:: Information given ::
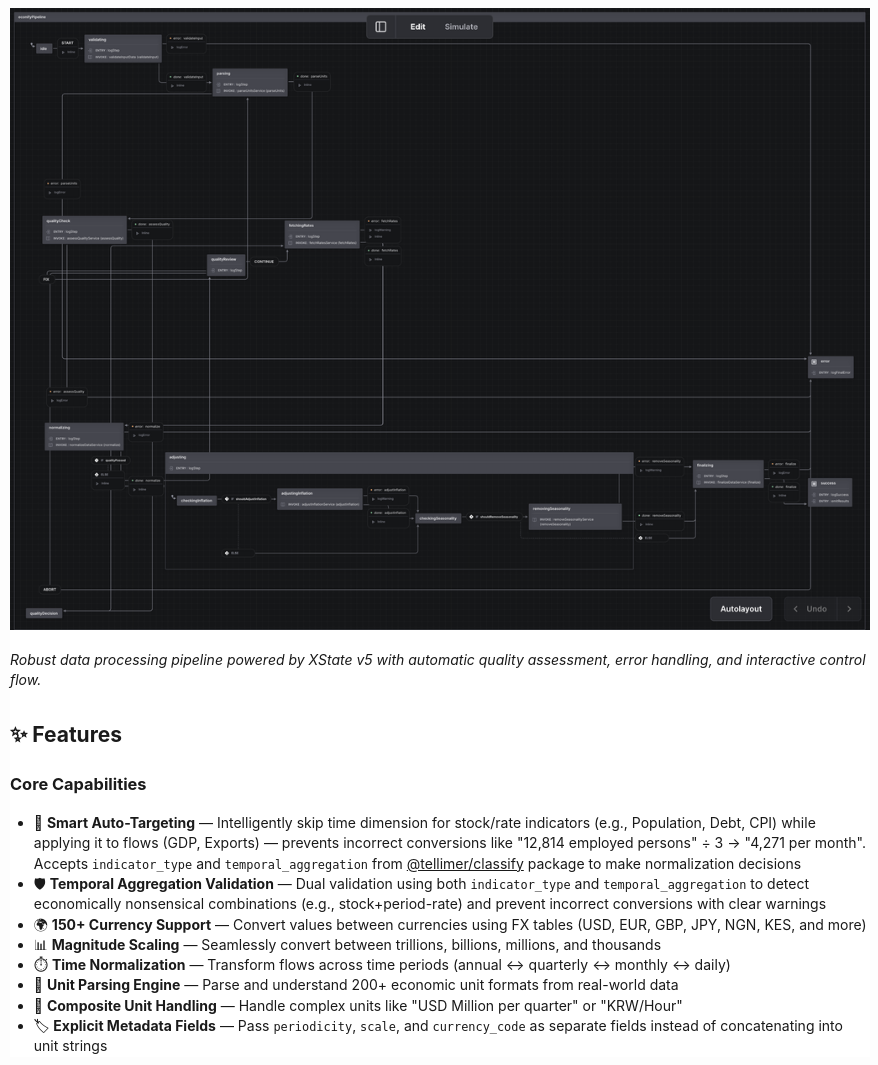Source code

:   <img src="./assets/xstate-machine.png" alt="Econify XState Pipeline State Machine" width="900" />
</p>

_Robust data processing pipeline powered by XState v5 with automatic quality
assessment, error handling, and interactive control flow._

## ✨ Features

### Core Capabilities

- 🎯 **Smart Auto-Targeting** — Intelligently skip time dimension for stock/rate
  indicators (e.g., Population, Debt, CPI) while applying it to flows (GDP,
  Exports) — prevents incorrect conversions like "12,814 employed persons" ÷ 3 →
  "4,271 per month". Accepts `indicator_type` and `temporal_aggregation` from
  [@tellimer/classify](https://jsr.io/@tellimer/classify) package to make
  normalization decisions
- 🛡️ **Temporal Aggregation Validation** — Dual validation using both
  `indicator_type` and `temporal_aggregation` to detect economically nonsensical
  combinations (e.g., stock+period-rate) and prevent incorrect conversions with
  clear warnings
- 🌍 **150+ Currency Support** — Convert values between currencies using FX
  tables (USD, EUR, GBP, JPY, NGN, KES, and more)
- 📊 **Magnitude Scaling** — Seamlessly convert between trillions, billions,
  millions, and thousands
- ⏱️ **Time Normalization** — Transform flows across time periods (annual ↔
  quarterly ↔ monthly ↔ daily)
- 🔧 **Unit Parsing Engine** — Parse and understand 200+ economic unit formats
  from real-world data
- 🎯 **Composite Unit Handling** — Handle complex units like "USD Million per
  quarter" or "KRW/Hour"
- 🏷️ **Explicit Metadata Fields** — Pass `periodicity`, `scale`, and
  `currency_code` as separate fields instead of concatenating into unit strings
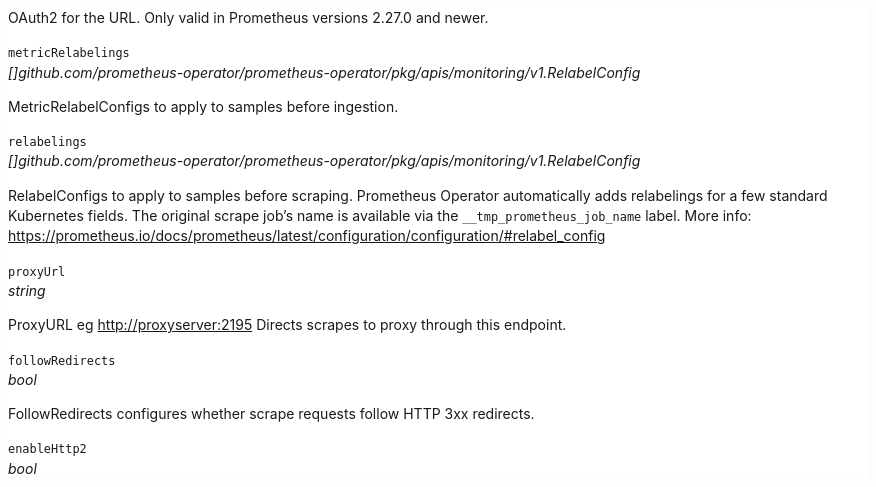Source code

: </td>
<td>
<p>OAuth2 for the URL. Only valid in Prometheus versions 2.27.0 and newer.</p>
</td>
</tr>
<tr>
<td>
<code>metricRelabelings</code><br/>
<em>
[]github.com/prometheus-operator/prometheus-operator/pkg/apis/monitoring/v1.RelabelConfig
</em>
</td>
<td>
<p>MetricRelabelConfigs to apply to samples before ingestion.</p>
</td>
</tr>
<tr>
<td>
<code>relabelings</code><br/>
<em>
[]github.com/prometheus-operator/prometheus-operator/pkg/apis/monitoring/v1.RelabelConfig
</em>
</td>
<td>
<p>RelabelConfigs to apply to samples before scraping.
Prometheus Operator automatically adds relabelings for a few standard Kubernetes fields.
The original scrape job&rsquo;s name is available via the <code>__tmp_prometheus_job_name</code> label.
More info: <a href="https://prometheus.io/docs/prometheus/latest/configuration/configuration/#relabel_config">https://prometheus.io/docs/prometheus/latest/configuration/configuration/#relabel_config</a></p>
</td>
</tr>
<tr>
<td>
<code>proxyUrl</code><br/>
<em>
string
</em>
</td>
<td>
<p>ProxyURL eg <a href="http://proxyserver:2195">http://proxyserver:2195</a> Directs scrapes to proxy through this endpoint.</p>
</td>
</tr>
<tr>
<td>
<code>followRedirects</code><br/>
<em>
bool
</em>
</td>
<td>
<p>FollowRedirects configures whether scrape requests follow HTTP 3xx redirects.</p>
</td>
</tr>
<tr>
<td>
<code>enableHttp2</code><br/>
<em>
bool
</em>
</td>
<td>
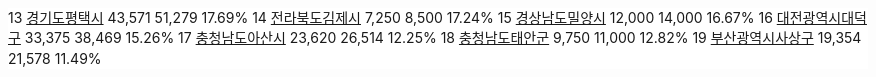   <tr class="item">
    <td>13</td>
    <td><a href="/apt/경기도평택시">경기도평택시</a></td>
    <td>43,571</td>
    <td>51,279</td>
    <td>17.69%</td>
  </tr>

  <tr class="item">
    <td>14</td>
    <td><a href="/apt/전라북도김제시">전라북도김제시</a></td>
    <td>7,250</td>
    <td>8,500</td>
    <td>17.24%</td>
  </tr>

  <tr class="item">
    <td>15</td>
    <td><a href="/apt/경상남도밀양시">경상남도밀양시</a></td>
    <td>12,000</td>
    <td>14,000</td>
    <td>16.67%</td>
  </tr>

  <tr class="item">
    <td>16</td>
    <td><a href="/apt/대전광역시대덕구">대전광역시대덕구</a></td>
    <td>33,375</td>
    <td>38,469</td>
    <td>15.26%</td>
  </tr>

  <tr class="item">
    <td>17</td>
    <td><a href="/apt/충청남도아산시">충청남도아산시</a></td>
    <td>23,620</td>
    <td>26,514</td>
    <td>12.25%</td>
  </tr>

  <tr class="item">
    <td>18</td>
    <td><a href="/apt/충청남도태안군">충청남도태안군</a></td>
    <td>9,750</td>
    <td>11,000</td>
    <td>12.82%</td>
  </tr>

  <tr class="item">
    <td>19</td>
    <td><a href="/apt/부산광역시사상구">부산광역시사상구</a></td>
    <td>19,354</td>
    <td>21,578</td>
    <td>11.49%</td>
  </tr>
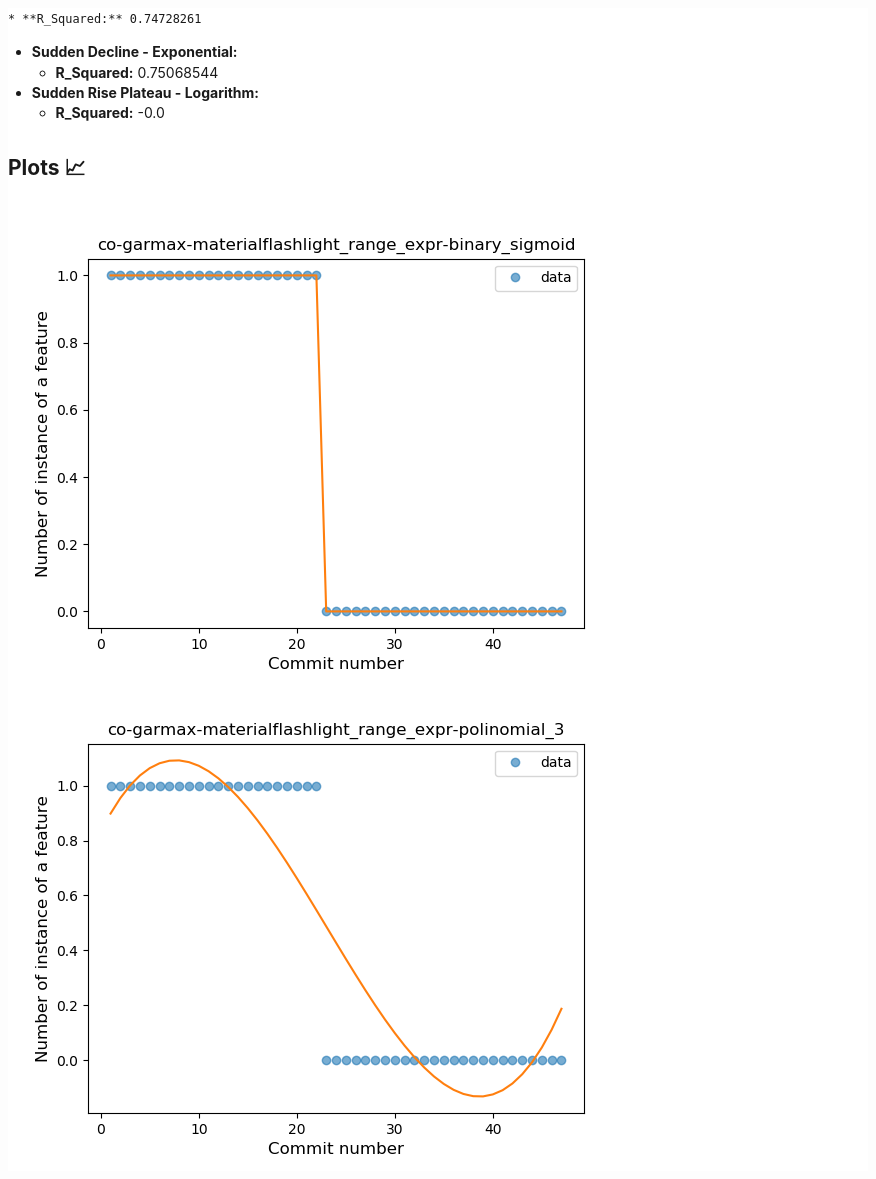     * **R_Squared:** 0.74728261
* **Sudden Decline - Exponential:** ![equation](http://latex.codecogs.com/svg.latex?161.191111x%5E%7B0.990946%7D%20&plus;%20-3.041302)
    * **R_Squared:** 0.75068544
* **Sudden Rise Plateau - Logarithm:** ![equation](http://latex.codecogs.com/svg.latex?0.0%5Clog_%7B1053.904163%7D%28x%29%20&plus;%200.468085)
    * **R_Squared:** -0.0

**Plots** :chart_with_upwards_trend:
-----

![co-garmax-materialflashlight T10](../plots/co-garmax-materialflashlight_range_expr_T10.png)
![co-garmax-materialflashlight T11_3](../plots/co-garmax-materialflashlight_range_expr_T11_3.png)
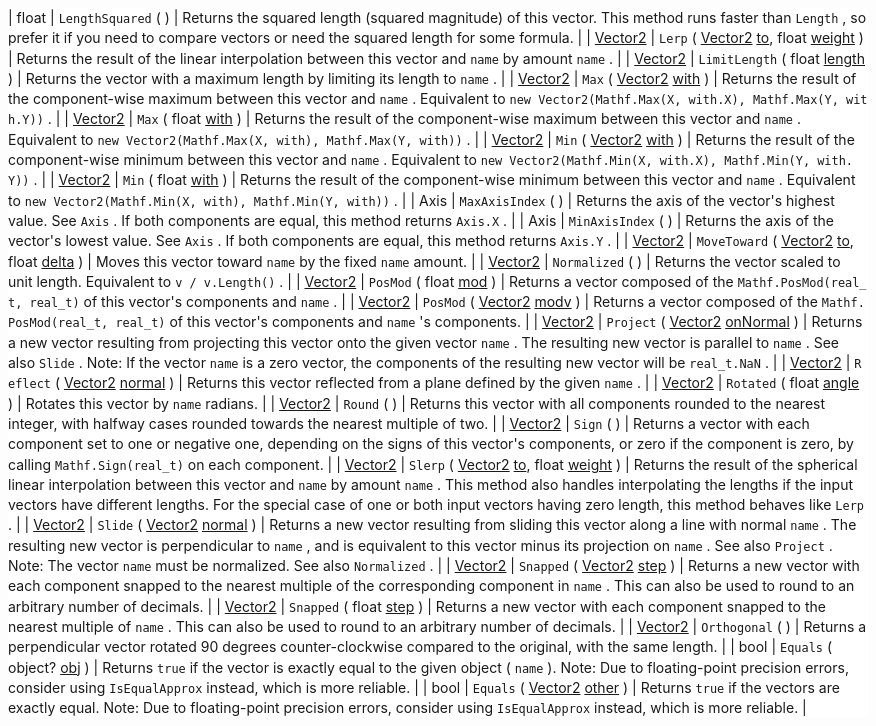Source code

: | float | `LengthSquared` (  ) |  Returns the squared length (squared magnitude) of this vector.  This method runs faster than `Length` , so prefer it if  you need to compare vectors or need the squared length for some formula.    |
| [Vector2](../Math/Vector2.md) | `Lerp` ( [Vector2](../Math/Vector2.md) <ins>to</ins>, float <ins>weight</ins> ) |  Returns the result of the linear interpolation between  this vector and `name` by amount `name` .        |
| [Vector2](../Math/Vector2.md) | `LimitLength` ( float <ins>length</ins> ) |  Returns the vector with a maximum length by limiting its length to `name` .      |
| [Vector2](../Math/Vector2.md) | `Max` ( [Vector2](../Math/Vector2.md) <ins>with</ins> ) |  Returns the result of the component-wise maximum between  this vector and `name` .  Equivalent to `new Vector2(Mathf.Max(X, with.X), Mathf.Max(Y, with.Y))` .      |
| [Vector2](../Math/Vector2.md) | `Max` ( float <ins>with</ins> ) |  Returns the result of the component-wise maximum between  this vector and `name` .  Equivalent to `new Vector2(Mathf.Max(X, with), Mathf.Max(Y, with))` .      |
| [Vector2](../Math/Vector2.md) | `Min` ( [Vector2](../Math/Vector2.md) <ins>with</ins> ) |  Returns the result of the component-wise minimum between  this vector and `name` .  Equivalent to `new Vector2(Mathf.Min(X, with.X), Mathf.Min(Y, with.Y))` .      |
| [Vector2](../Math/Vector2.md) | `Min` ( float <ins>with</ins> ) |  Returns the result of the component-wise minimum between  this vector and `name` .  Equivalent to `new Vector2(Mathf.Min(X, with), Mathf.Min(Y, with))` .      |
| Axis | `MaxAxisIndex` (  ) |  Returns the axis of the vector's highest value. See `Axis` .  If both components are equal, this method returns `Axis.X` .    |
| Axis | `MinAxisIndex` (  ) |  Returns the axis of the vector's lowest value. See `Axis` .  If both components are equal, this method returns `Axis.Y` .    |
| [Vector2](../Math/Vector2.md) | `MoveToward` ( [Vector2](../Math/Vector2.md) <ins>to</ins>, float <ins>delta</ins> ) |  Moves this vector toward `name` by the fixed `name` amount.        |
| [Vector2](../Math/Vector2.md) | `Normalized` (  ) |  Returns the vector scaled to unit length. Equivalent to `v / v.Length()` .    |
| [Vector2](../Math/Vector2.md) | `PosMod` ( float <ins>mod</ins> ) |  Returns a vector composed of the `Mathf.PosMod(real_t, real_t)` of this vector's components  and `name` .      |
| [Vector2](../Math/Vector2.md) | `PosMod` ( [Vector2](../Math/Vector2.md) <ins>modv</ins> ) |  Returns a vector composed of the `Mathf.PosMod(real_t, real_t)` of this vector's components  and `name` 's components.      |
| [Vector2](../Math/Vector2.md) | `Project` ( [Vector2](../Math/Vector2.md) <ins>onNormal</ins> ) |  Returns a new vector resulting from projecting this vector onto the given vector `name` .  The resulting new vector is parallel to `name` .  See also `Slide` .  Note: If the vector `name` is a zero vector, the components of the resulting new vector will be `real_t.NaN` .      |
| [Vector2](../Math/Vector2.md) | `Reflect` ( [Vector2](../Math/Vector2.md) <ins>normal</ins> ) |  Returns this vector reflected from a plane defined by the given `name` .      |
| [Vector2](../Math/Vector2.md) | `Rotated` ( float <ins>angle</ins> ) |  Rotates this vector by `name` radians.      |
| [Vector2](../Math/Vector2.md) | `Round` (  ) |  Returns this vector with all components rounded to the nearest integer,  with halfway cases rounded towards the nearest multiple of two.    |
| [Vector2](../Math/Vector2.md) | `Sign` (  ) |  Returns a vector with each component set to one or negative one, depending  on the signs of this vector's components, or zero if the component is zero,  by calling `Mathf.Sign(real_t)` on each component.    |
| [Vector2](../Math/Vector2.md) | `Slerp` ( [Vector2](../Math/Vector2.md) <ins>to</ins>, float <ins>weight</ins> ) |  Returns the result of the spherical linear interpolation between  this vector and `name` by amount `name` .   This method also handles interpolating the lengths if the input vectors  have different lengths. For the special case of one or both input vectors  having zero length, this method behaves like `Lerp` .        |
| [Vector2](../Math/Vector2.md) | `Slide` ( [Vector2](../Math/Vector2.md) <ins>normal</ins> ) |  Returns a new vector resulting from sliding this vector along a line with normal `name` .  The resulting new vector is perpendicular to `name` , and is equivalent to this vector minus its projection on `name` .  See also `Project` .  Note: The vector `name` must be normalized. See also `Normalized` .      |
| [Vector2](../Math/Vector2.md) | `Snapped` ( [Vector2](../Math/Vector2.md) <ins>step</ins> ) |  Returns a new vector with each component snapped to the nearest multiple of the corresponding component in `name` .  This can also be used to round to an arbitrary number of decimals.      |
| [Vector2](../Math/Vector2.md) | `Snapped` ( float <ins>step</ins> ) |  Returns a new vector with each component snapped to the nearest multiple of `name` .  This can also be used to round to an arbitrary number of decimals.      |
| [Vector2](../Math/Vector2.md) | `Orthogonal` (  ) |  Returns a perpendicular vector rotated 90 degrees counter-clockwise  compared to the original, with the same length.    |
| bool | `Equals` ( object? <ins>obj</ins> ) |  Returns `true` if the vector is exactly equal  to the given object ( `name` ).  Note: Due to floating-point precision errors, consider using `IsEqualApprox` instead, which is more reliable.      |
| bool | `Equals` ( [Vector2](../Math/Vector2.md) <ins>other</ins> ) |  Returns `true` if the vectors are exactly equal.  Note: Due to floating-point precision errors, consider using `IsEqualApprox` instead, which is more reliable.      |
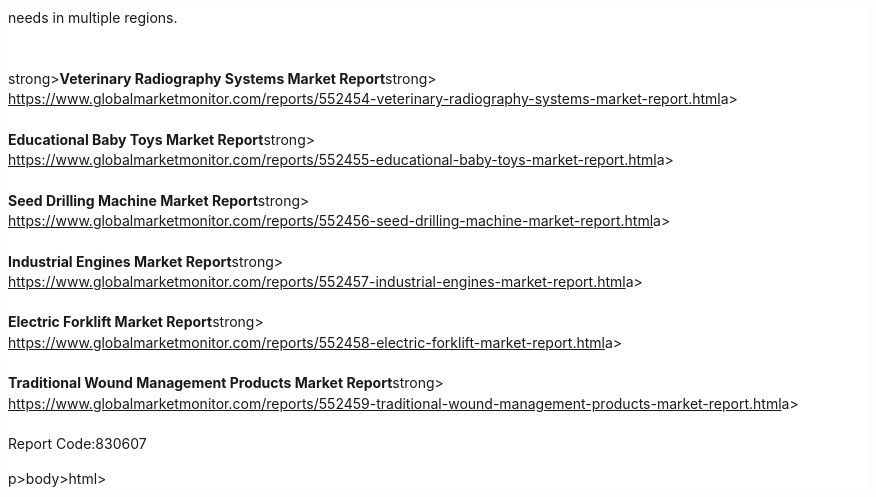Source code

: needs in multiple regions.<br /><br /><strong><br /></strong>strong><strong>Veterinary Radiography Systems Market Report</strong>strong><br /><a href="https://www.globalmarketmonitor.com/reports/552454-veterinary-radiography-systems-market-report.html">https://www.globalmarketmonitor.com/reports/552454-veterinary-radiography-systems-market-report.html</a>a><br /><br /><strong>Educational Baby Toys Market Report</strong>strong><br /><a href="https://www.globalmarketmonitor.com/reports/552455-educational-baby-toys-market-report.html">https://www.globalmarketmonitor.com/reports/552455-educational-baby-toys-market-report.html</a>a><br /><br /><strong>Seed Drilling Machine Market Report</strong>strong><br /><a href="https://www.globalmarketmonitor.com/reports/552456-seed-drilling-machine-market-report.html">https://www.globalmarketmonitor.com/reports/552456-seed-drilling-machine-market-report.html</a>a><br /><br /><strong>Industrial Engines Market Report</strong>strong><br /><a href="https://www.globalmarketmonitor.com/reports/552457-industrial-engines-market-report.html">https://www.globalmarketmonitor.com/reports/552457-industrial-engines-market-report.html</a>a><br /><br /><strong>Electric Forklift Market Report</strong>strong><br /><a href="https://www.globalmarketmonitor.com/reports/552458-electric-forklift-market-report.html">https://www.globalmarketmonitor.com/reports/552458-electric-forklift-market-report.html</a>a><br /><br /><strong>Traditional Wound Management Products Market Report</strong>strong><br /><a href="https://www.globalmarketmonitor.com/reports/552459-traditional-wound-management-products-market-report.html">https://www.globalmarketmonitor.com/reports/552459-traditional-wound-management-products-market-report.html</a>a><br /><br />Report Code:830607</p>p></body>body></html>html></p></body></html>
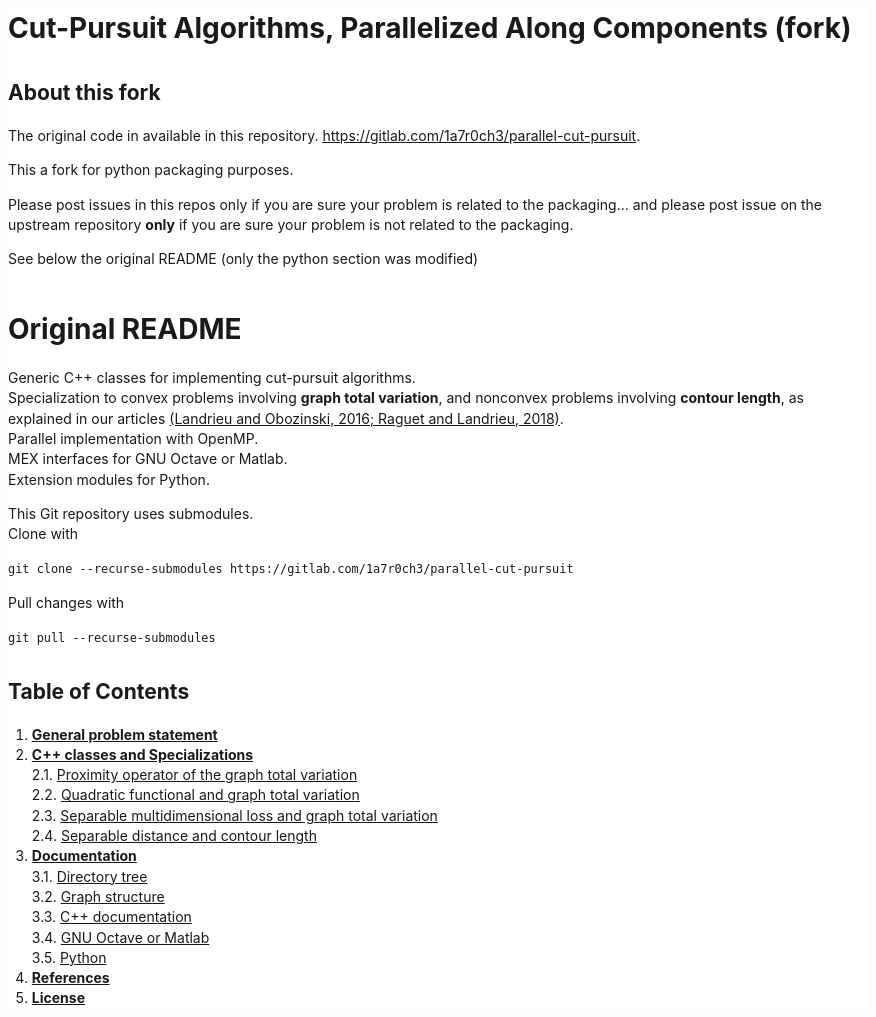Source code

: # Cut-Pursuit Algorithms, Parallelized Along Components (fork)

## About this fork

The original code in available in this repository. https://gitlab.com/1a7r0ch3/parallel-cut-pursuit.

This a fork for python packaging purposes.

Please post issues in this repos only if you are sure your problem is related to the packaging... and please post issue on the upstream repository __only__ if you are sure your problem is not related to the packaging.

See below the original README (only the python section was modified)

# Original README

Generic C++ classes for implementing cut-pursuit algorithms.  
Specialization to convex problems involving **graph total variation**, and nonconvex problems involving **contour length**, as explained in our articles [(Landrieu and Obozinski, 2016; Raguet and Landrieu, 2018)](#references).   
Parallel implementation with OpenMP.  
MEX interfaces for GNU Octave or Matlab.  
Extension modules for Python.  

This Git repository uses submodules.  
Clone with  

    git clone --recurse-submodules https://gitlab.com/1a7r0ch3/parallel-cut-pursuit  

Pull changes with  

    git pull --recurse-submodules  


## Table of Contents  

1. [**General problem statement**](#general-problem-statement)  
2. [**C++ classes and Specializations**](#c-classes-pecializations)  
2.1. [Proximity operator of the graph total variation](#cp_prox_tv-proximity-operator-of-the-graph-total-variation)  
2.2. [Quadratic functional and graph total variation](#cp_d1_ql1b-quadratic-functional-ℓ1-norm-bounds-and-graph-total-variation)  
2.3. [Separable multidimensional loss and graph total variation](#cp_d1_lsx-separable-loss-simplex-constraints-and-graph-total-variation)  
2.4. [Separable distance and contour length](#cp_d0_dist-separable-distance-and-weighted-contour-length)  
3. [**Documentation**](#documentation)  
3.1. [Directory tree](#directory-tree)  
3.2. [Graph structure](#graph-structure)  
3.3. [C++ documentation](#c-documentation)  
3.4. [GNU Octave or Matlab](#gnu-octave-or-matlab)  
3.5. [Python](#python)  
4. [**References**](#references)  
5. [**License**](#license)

:: Activity ::
The exercise is to copy out every line above that has the word "recurse" in it.

:: Written answer ::
    git clone --recurse-submodules https://gitlab.com/1a7r0ch3/parallel-cut-pursuit  
    git pull --recurse-submodules  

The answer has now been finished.